Namespaces

Types in MathNet.Numerics.Statistics

Type RunningWeightedStatistics

Namespace MathNet.Numerics.Statistics

Running weighted statistics accumulator, allows updating by adding values or by combining two accumulators. Weights are reliability weights, not frequency weights.
This type declares a DataContract for out of the box ephemeral serialization with engines like DataContractSerializer, Protocol Buffers and FsPickler, but does not guarantee any compatibility between versions. It is not recommended to rely on this mechanism for durable persistence.

Constructors

Static Functions

Methods

Properties

Public Constructors

RunningWeightedStatistics()

RunningWeightedStatistics(IEnumerable<Tuple<double, double>> values)

Public Static Functions

RunningWeightedStatistics Combine(RunningWeightedStatistics a, RunningWeightedStatistics b)

Create a new running statistics over the combined samples of two existing running statistics.

Public Methods

bool Equals(object obj)

int GetHashCode()

Type GetType()

void Push(double weight, double value)

Update the running statistics by adding another observed sample (in-place).

void PushRange(IEnumerable<Tuple<double, double>> values)

Update the running statistics by adding a sequence of weighted observatopms (in-place).

void PushRange(IEnumerable<double> weights, IEnumerable<double> values)

Update the running statistics by adding a sequence of weighted observatopms (in-place).

string ToString()

Public Properties

long Count get;

Gets the total number of samples with non-zero weight.

double EffectiveSampleSize get;

The Kish's Effective Sample Size

double Kurtosis get;

Estimates the unbiased population excess kurtosis from the provided samples. Will use the Bessel correction for reliability weighting. Returns NaN if data has less than four entries or if any entry is NaN. Equivalent formula for this for weighted distributions are unknown.

double Maximum get;

Returns the maximum value in the sample data. Returns NaN if data is empty or if any entry is NaN.

double Mean get;

Evaluates the sample mean, an estimate of the population mean. Returns NaN if data is empty or if any entry is NaN.

double Minimum get;

Returns the minimum value in the sample data. Returns NaN if data is empty or if any entry is NaN.

double PopulationKurtosis get;

Evaluates the population excess kurtosis from the full population. Does not use a normalizer and would thus be biased if applied to a subset (type 1). Returns NaN if data has less than three entries or if any entry is NaN.

double PopulationSkewness get;

Evaluates the population skewness from the full population. Does not use a normalizer and would thus be biased if applied to a subset (type 1). Returns NaN if data has less than two entries or if any entry is NaN.

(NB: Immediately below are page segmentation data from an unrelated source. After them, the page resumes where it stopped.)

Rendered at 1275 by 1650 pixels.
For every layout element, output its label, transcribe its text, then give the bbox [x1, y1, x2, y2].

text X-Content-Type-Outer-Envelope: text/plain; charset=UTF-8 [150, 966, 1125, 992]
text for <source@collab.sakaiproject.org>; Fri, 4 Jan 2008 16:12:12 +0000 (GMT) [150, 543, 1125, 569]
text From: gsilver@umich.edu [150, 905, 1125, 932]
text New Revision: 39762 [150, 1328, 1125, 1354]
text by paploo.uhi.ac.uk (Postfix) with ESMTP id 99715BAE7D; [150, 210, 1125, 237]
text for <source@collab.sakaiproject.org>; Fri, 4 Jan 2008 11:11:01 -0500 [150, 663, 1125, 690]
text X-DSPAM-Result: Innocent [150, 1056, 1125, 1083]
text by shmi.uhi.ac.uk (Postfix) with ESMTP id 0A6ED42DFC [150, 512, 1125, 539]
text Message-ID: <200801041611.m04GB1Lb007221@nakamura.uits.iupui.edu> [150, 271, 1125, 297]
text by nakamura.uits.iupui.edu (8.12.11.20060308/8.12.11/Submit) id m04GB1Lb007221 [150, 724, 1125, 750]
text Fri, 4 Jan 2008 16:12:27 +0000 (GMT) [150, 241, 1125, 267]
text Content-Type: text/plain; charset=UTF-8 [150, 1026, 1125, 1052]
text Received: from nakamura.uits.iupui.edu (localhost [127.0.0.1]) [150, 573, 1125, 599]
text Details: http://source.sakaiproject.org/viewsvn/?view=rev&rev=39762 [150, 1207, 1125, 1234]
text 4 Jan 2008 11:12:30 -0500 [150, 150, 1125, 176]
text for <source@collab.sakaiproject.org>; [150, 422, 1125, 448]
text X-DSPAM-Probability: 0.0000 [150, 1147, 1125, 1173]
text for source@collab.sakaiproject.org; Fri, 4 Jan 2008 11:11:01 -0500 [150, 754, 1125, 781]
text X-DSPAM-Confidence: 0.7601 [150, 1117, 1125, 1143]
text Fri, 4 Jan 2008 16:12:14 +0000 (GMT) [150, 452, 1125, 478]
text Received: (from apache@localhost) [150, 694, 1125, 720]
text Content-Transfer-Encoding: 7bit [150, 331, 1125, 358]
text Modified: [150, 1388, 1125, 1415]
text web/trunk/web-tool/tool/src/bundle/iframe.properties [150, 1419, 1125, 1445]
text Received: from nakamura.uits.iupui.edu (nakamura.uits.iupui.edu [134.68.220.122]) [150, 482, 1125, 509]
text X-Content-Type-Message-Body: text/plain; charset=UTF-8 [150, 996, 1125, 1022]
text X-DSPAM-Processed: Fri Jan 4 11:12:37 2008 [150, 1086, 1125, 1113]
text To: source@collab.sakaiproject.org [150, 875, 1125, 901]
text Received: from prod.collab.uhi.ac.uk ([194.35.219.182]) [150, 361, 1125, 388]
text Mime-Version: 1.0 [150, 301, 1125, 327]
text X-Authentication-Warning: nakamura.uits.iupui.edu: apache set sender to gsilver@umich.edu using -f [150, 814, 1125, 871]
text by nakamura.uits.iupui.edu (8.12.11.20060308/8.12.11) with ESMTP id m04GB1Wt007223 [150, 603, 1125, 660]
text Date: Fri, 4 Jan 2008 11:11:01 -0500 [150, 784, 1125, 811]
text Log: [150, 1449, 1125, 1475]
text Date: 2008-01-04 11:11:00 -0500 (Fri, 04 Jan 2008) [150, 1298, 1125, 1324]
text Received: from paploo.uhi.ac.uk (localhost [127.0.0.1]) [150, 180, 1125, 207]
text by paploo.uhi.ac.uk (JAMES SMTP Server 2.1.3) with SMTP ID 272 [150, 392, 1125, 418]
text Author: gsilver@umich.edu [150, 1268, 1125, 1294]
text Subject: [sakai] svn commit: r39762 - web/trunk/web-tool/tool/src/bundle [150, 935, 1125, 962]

double PopulationStandardDeviation get;

Evaluates the standard deviation from the provided full population. On a dataset of size N will use an N normalizer and would thus be biased if applied to a subset. Returns NaN if data is empty or if any entry is NaN.

double PopulationVariance get;

Evaluates the variance from the provided full population. On a dataset of size N will use an N normalizer and would thus be biased if applied to a subset. Returns NaN if data is empty or if any entry is NaN.

double Skewness get;

Estimates the unbiased population skewness from the provided samples. Will use the Bessel correction for reliability weighting. Returns NaN if data has less than three entries or if any entry is NaN.

double StandardDeviation get;

Estimates the unbiased population standard deviation from the provided samples. Will use the Bessel correction for reliability weighting. Returns NaN if data has less than two entries or if any entry is NaN.

double TotalWeight get;

Evaluates the total weight of the population.

double Variance get;

Estimates the unbiased population variance from the provided samples. Will use the Bessel correction for reliability weighting. Returns NaN if data has less than two entries or if any entry is NaN.